Sunday, October 17, 2021

A meditation on meditation


Sunday Musings on Saturday Buddhist Class

5: A meditation on meditation


Once more it is early Sunday morning. Yesterday, again, I had walked the one mile to class, observing the day as I went. The autumnal sun shone, taking the chill away and blessed the morning with blue skies, just as the sunny greetings from the Centre's Saturday regulars brought a warmth to my heart.

There was no ethical or historical Buddhist talk yesterday for we learners. Instead, that class, the fifth of six classes at the Colchester Buddhist Centre, involved a prolonged meditation session, or should I say sessions as the time was divided into shorter meditation 'bites', making the practice easier to engage with.

Apart from the ethical aspects of Buddhism, living better in the world and with others, meditation, as a regular practice is at the core of Buddhism. Hence images of the Buddha in a seated meditation pose.


A slight meditation on meditation.

The Oxford English Dictionary describes two types of 'Meditation'...


  1. the act of giving your attention to only one thing, either as a religious activity or as a way of becoming calm and relaxed:

  1. serious thought or study, or the product of this activity.

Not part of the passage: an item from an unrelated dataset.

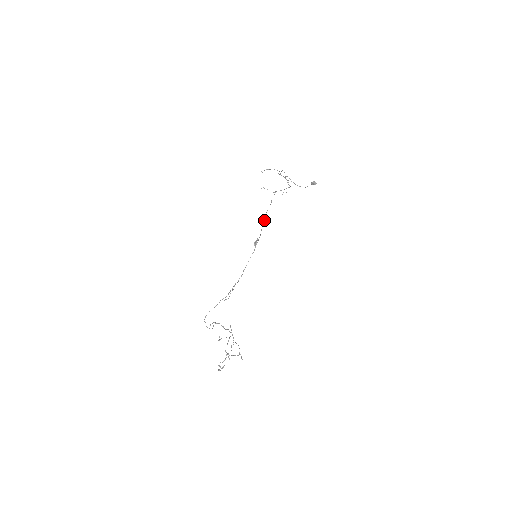
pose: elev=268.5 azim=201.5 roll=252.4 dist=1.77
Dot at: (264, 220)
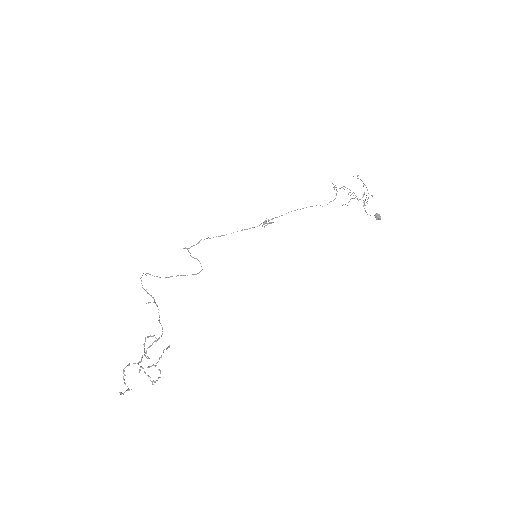
Dot at: occluded
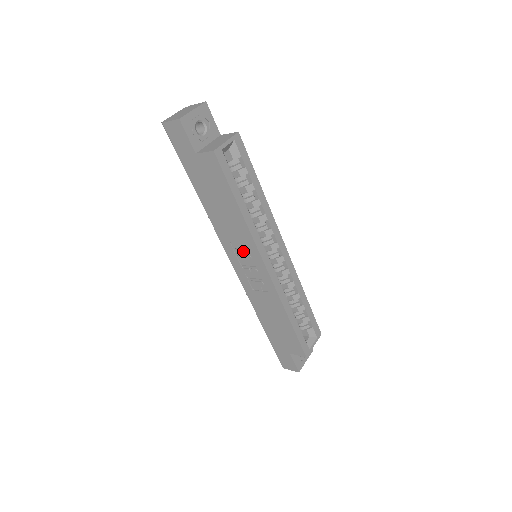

In English, the word 'meditation' originally meant to ponder or to concentrate, coming from the Latin ‘meditatum’. Hence René Descartes' famous work was translated into English, from the French 'Méditations Métaphysiques' into 'Meditations on First Philosophy', or philosophical pondering.

There are thoughts that the idea of 'meditation' has existed long before the civilisation of man, and that hunter-gatherers and tribal shamans engaged in something similar.

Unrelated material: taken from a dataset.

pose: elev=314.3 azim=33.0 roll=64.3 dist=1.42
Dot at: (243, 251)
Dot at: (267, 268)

In the East, the concept of 'meditation' has existed for thousands of years, before Hinduism and hence before Buddhism too and has come to include concepts such as 'mindfulness', 'contemplation' 'communion' 'chanting', the spreading of 'Metta' (or Loving Kindness) and 'trance'. In India’s oldest written records (from around 1500 BC), there is the practice of mind training through ‘Dhyāna’ or ‘Jhāna’. In China the idea of mediation can be traced back to six centuries BC to the ‘Daoist’ ancient Chinese philosophers such as Lao zi. 


At the Centre, we learned just how important posture is to meditation, especially when engaging in longer meditations. To be comfortable is very important so that the mind doesn't have to worry about bodily aches and pains. We engaged in a number of short 'guided' meditations (over the two and a half hours of the class), and emerged more enthused than ever. To become proficient in meditation takes years of practice but this, for me, is a good start.